Is China’s investment environment deteriorating?

By Mei Xinyu Source:Global Times Published: 2015-8-23 20:23:01

Old advantages fading, but new ones taking their place


Illustration: Peter C. Espina/GT


Is it really true that China's investment environment has worsened? Western media coverage and research reports have suggested that it has. But these allegations do not stand up to proper analysis. Admittedly, China's former advantages in encouraging investment, both domestically and from abroad, have weakened, but new advantages are emerging in their place.

China used to be able to offer low labor costs, but the country's economic development has diminished this advantage. However, new strengths are appearing, such as the rapid growth of the domestic market, which offers unprecedented opportunities for investors.

China's economy now ranks second globally, and is actually the world's largest on a purchasing power parity basis, according to the IMF. A large economy symbolizes stability, and offers more room for maneuver when it comes to macroeconomic regulation and stabilizing economic growth.

For example, in the 1960s, during open-market operations aimed at curbing the impact of cross-border capital flows, central banks in smaller European countries were vulnerable to speculators and lacked the necessary financial instruments to deal with the problem, while central banks in larger countries were untroubled.

There has been a lot of discussion about the yuan's depreciation recently. But the yuan remains strong against the euro and yen.
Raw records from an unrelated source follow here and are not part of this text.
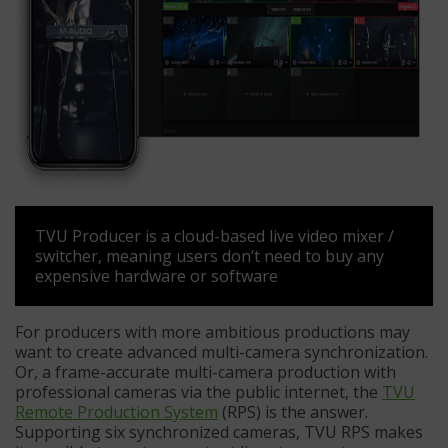
TVU Producer is a cloud-based live video mixer /
switcher, meaning users don’t need to buy any
expensive hardware or software
For producers with more ambitious productions may
want to create advanced multi-camera synchronization.
Or, a frame-accurate multi-camera production with
professional cameras via the public internet, the
TVU
Remote Production System
(RPS) is the answer.
Supporting six synchronized cameras, TVU RPS makes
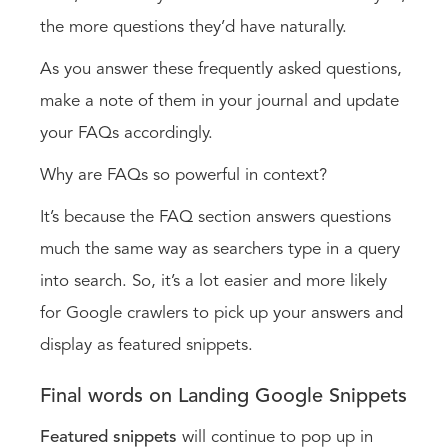
the more questions they’d have naturally.
As you answer these frequently asked questions,
make a note of them in your journal and update
your FAQs accordingly.
Why are FAQs so powerful in context?
It’s because the FAQ section answers questions
much the same way as searchers type in a query
into search. So, it’s a lot easier and more likely
for Google crawlers to pick up your answers and
display as featured snippets.
Final words on Landing Google Snippets
Featured snippets
will continue to pop up in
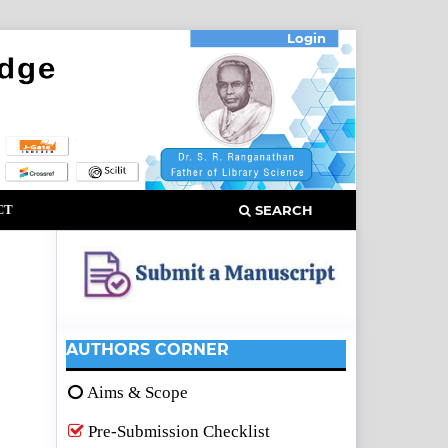
Login
CT
SEARCH
AUTHORS CORNER
Aims & Scope
Pre-Submission Checklist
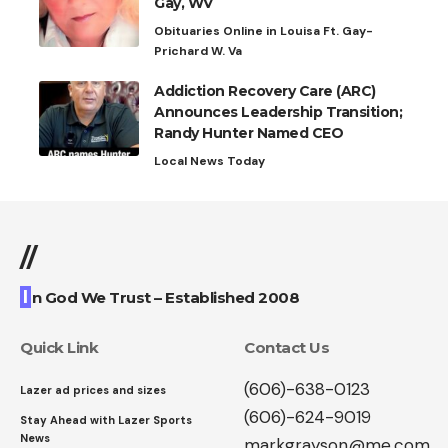
Gay, WV
Obituaries Online in Louisa Ft. Gay-
Prichard W. Va
Addiction Recovery Care (ARC)
Announces Leadership Transition;
Randy Hunter Named CEO
Local News Today
//
I
n God We Trust – Established 2008
Quick Link
Contact Us
(606)-638-0123
Lazer ad prices and sizes
(606)-624-9019
Stay Ahead with Lazer Sports
News
markgrayson@me.com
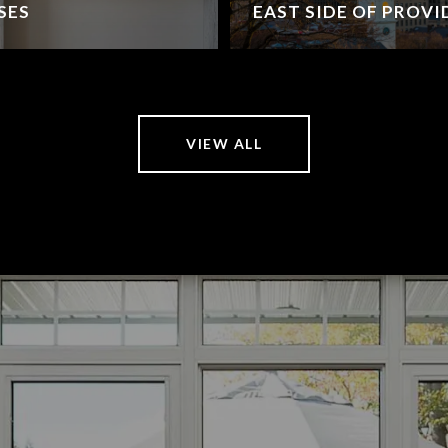
SES
EAST SIDE OF PROV
VIEW ALL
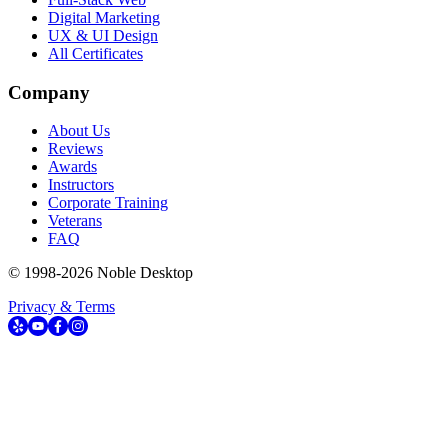
Digital Marketing
UX & UI Design
All Certificates
Company
About Us
Reviews
Awards
Instructors
Corporate Training
Veterans
FAQ
© 1998-
2026
Noble Desktop
Privacy & Terms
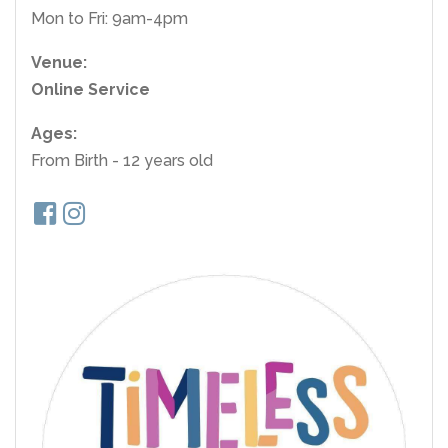
Mon to Fri: 9am-4pm
Venue:
Online Service
Ages:
From Birth - 12 years old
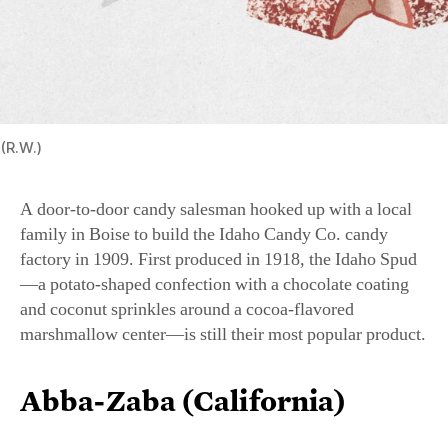
(R.W.)
A door-to-door candy salesman hooked up with a local
family in Boise to build the Idaho Candy Co. candy
factory in 1909. First produced in 1918, the Idaho Spud
—a potato-shaped confection with a chocolate coating
and coconut sprinkles around a cocoa-flavored
marshmallow center—is still their most popular product.
Abba-Zaba (California)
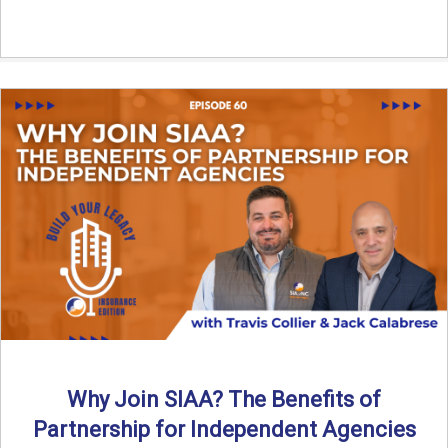
Why Join SIAA? The Benefits of
Partnership for Independent Agencies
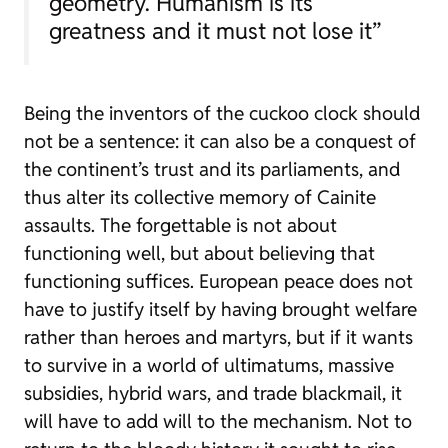
geometry. Humanism is its
greatness and it must not lose it”
Being the inventors of the cuckoo clock should
not be a sentence: it can also be a conquest of
the continent’s trust and its parliaments, and
thus alter its collective memory of Cainite
assaults. The forgettable is not about
functioning well, but about believing that
functioning suffices. European peace does not
have to justify itself by having brought welfare
rather than heroes and martyrs, but if it wants
to survive in a world of ultimatums, massive
subsidies, hybrid wars, and trade blackmail, it
will have to add will to the mechanism. Not to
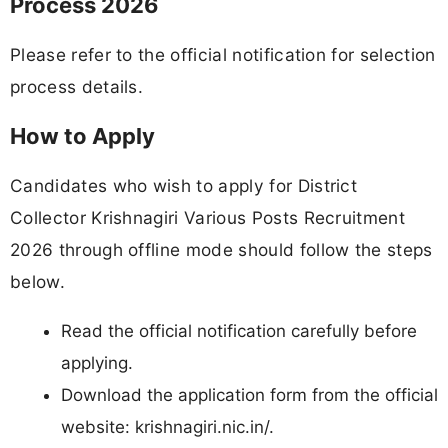
Process 2026
Please refer to the official notification for selection
process details.
How to Apply
Candidates who wish to apply for District
Collector Krishnagiri Various Posts Recruitment
2026 through offline mode should follow the steps
below.
Read the official notification carefully before
applying.
Download the application form from the official
website: krishnagiri.nic.in/.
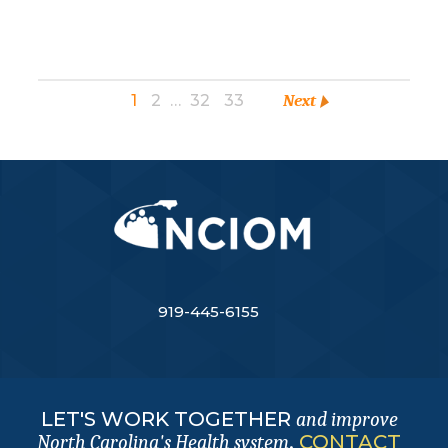
1
2
…
32
33
Next
919-445-6155
LET'S WORK TOGETHER
and improve
.
CONTACT
North Carolina's Health system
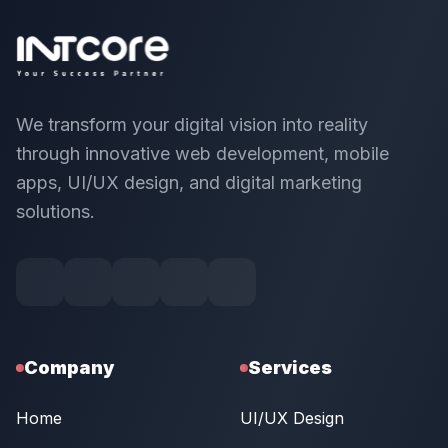
We transform your digital vision into reality
through innovative web development, mobile
apps, UI/UX design, and digital marketing
solutions.
Company
Services
Home
UI/UX Design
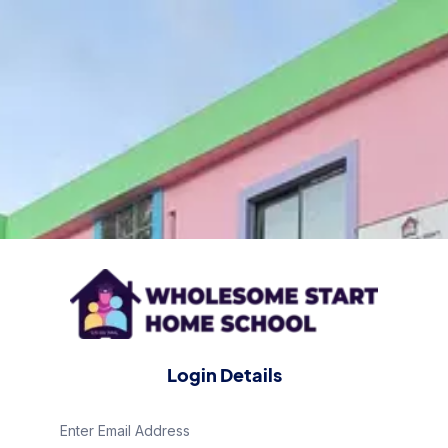
Login Details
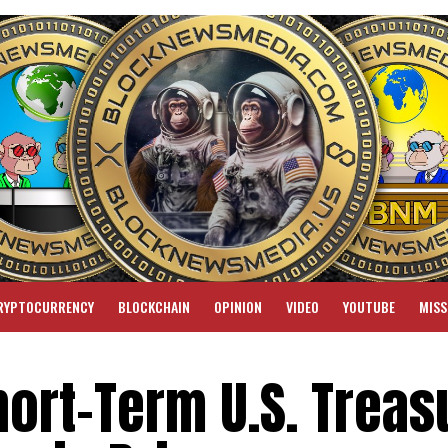
RYPTOCURRENCY
BLOCKCHAIN
OPINION
VIDEO
YOUTUBE
MISS
ort-Term U.S. Treas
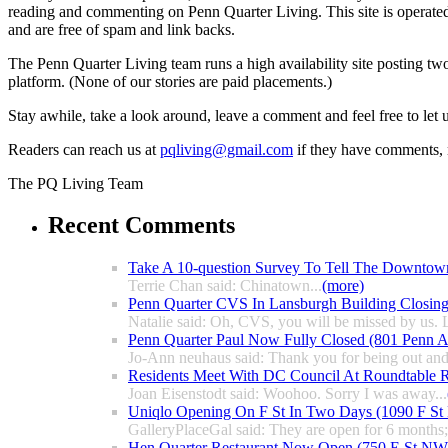
reading and commenting on Penn Quarter Living. This site is operate
and are free of spam and link backs.
The Penn Quarter Living team runs a high availability site posting two
platform. (None of our stories are paid placements.)
Stay awhile, take a look around, leave a comment and feel free to let
Readers can reach us at
pqliving@gmail.com
if they have comments, n
The PQ Living Team
Recent Comments
Take A 10-question Survey To Tell The Downtow
Terrie Chan said: Chinatown...
(more)
Penn Quarter CVS In Lansburgh Building Closin
Natalie said: Oh, CVS, you will be missed by us. L
Penn Quarter Paul Now Fully Closed (801 Penn
Jo-Ann neuhaus said: Thank you for being out and
Residents Meet With DC Council At Roundtable R
Joan Eisenstodt said: Woohoo. Sorry I was away...
Uniqlo Opening On F St In Two Days (1090 F S
GalleryPlaceGal said: They are open for 6 months; l
Hen Quarter Restaurant Now Open (750 E St NW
And the root cause for the changes in the exchange rate is that the dollar has been getting too strong. It should be noted that in the past few months, among the 24 most-frequently traded currencies in emerging markets, 20 of them have depreciated at different levels. Since May 2015, the Russian ruble, Chilean peso and Brazilian real have all depreciated by more than 10 percent, and the Indian rupee has depreciated to a 17-year low.

China is also playing a greater role in international trade rules. In the past, China could only passively accept external trade protectionism, but now the nation is capable of persuading its trade partners to treat products "Made in China" fairly. Correspondingly, risks from trade protectionism for China's outward-looking manufacturers are being minimized.

In addition, certain so-called economic advantages held by other countries are only temporary, or can be entirely offset by other factors.

Let us take energy costs for example. Low energy prices in the US are attractive to China's textile and other manufacturing enterprises, but the US' low energy prices are thanks to its "shale gas revolution" and export controls on oil and gas. Given that we are currently seeing a bear market for primary goods, which could continue for another 10 to 15 years, the US energy cost advantage has been greatly narrowed. And the loosening of US export controls on crude oil and gas could further narrow that advantage. Furthermore, the Clean Power Plan unveiled by President Obama could push up US energy costs to a level higher than that in East Asia.

As for those developing countries that are trying to compete with China in terms of manufacturing, a large proportion of their comparative labor cost advantages is offset by defects in their systems.

For instance, labor costs in India are a lot lower than in China, but even if we put aside differences in labor-force quality between the two countries, the higher land use costs in India weigh against its labor cost advantage.

Considering China's strengths in infrastructure, supporting industries, public services, human resources, and efforts to boost the economy, investors pursuing long-term investment opportunities are probably not too concerned about China's current investment environment.